Kourrich Lab Members
Front (L-R): Saïd Kourrich, Ph.D; Deena Sajitharan; Francisco Garcia-Oscos; Mohammad Housini; Back: Amir Segev, Ph.D.

Our Research

Over the last few decades, there has been a drastic shift in the societal perception of drug addiction, from a personality flaw characterized by a lack of self-control to the classification of addiction as a chronic neuropsychiatric disorder. This change has been facilitated by surmounting evidence derived from neurobiological research focused on asking questions about why and how individuals become addicted to drugs. Studies seeking to understand why people become addicted to drugs of abuse attempt to pinpoint what factors make an individual predisposed to develop addictive disorders, i.e., biological differences that exist before an individual is exposed to a drug of abuse. Our research focuses on how individuals become addicted; and more specifically, how neurobiological modifications triggered by drug experiences alter neuronal activity, and thereby lead to maladaptive behaviors that characterize drug addiction.
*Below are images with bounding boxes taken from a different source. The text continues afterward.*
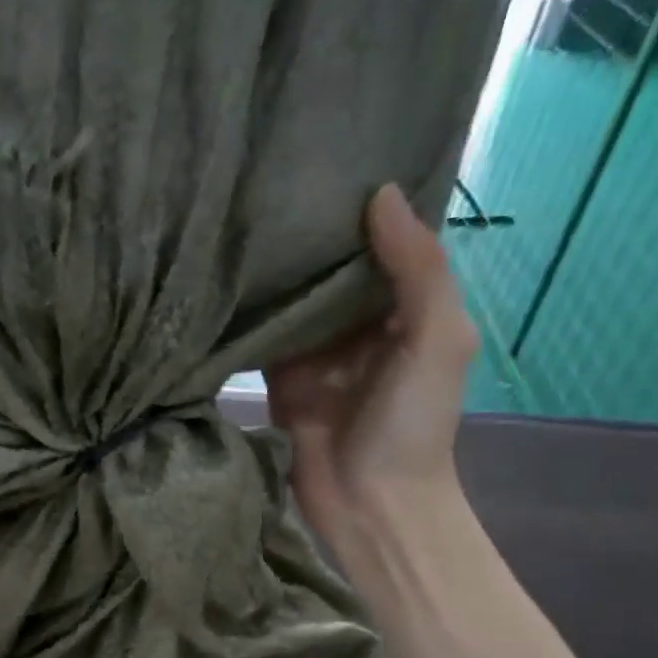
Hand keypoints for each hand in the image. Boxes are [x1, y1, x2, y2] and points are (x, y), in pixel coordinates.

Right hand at [265, 183, 478, 557]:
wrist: (368, 501)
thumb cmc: (414, 423)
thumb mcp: (438, 340)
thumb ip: (418, 271)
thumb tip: (380, 195)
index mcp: (406, 307)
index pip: (384, 242)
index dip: (365, 203)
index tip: (334, 156)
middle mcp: (357, 322)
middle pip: (332, 266)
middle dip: (310, 230)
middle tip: (271, 175)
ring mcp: (313, 350)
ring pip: (292, 297)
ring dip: (274, 267)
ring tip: (238, 212)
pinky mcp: (276, 376)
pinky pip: (259, 336)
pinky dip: (245, 312)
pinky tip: (220, 274)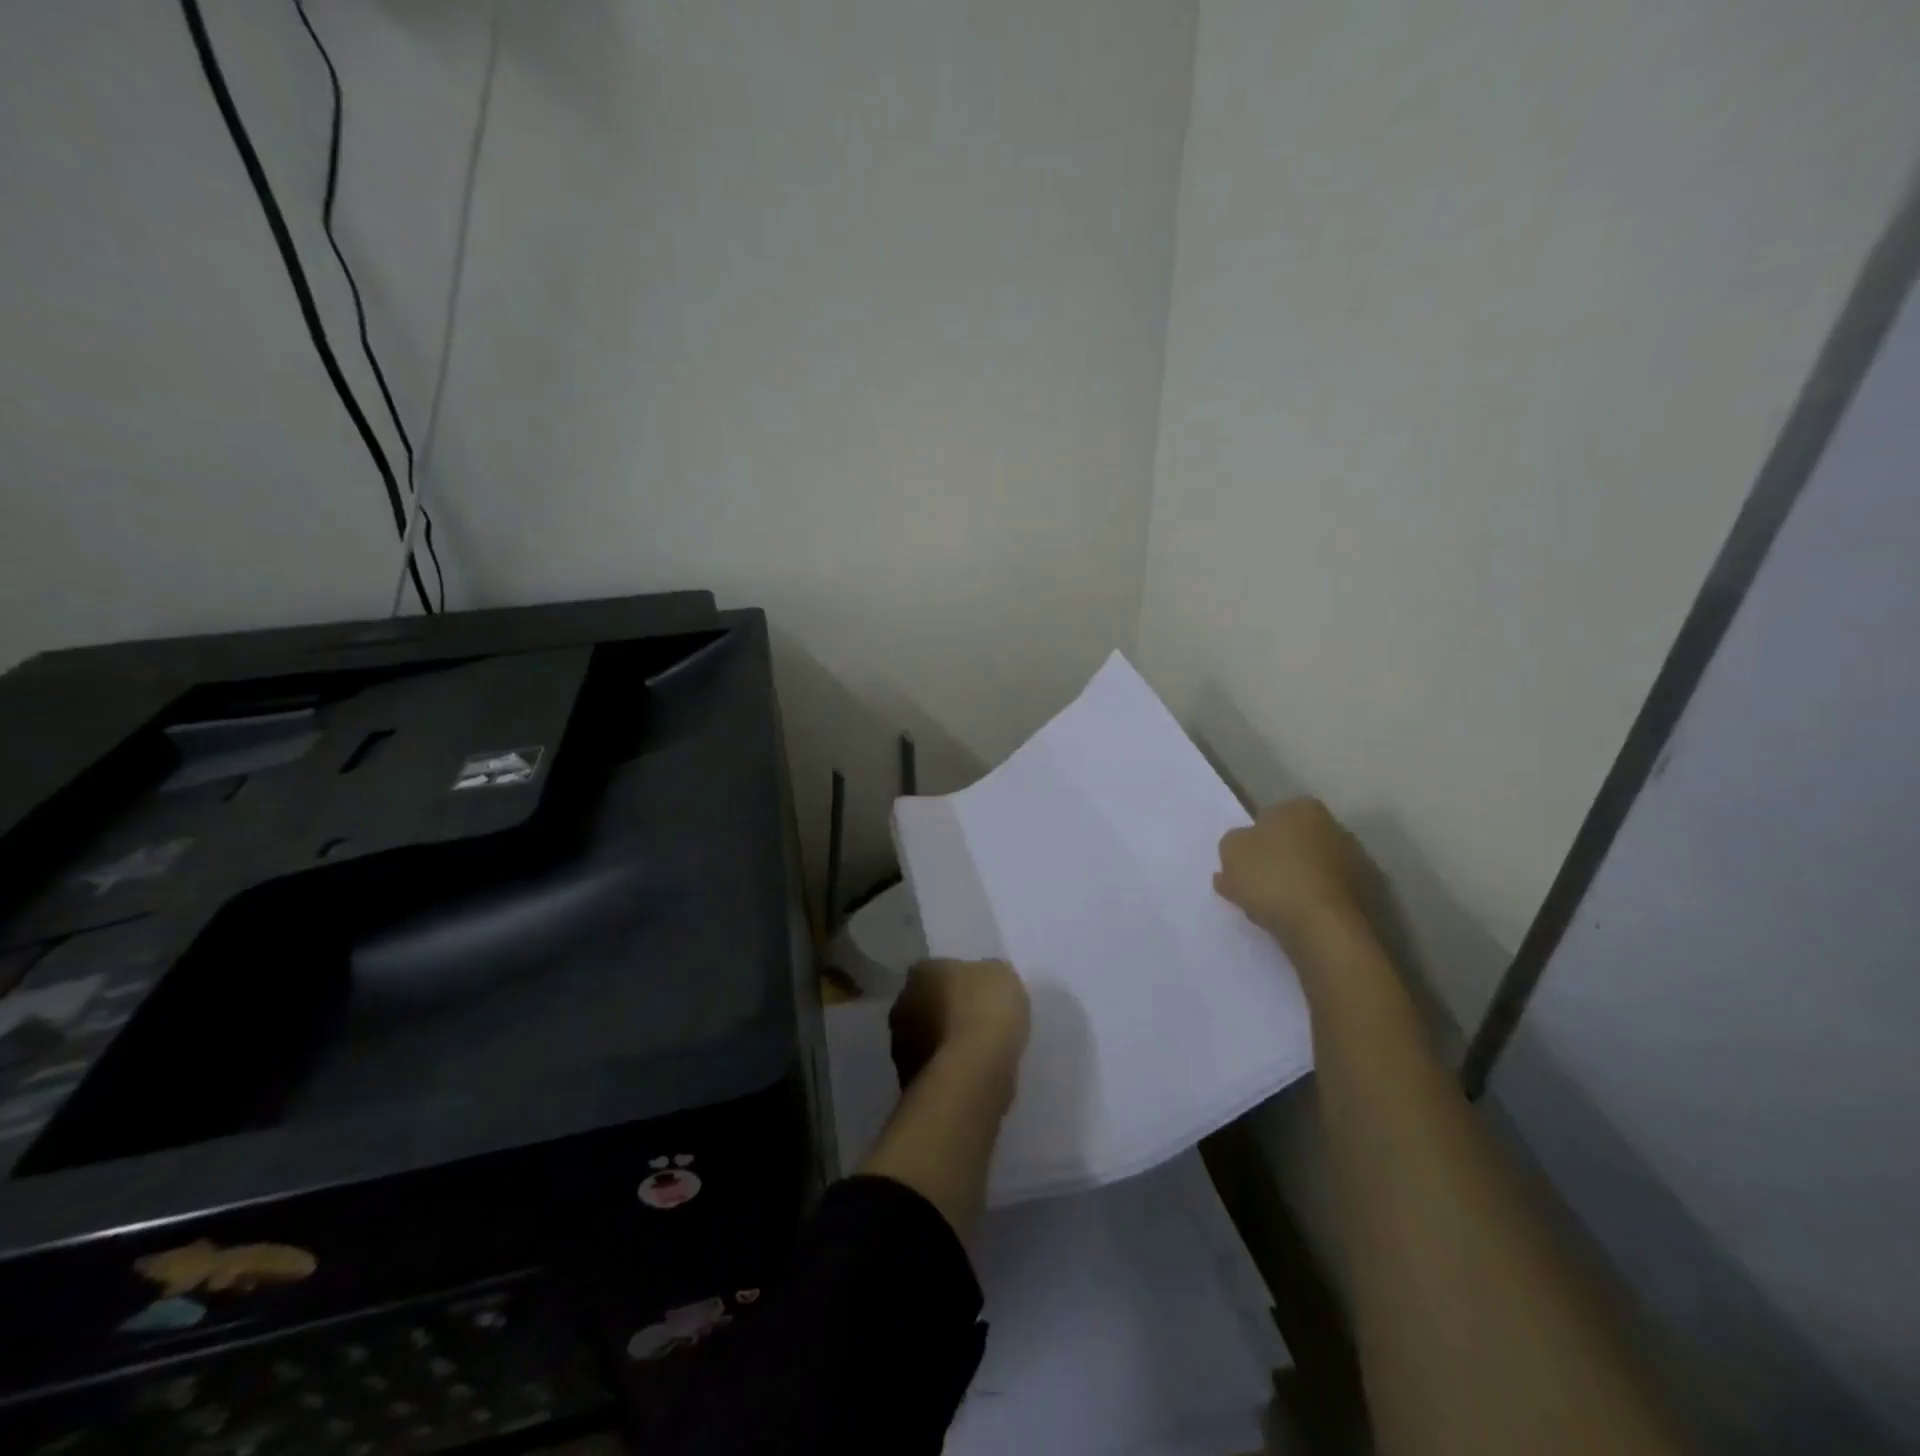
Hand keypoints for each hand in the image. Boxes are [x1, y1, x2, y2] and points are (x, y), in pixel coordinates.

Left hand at [889, 958, 1030, 1088]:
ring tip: (975, 1052)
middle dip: (944, 1011)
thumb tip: (985, 978)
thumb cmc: (986, 1011)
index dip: (957, 981)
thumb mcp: (1002, 975)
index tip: (977, 992)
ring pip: (924, 1036)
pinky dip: (945, 1068)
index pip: (935, 970)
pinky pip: (931, 1066)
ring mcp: (900, 1044)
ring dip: (942, 1041)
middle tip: (976, 1021)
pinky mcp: (907, 1078)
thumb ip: (988, 973)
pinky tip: (969, 1073)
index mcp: (921, 972)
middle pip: (925, 1003)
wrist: (973, 1072)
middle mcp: (902, 1003)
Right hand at [1215, 797, 1374, 950]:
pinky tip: (1290, 919)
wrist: (1324, 927)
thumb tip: (1243, 845)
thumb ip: (1233, 842)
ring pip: (1308, 870)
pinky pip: (1322, 895)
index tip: (1240, 862)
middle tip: (1251, 885)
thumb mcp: (1231, 850)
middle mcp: (1335, 827)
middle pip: (1292, 843)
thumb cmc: (1273, 877)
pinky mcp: (1364, 896)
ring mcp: (1354, 862)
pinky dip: (1307, 903)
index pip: (1269, 817)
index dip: (1251, 840)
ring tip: (1266, 908)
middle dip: (1274, 860)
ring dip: (1291, 883)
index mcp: (1303, 808)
Essentially, two excitability factors contribute to the shaping of global neuronal activity, synaptic and intrinsic. While the first is mainly controlled by excitatory synaptic glutamatergic transmission, the second is controlled by intrinsic membrane properties, i.e., non-synaptic factors. Conceptually, these non-synaptic factors include any elements located on the soma, dendrites, or axon, which are “remote” from the synapse, but either passively or actively modulate membrane excitability. Although our research investigates how both synaptic and intrinsic factors are modulated by drugs, we put a particular emphasis on drug-induced changes in active intrinsic membrane properties, i.e., the factors that directly contribute to the generation of action potentials and the characteristics of repetitive firing—processes that are mainly controlled by interplay between Na+, K+, and Ca2+ channels.

Neuron Diagram

Briefly, regarding the nucleus accumbens (NAc), a brain region that is involved in reward and motivation, it is now well established that cocaine experience affects both excitability factors. Questions that are still unresolved or points that are still discussed are how drug-induced changes in synaptic and intrinsic factors interact with one another to shape maladaptive global neuronal excitability, the cellular mechanisms through which cocaine affect these factors, and their causal relationships with addiction-relevant behaviors. Using a multidisciplinary approach, combining behavior, pharmacology, biochemistry, and electrophysiology, our research will aim to provide insights into these questions.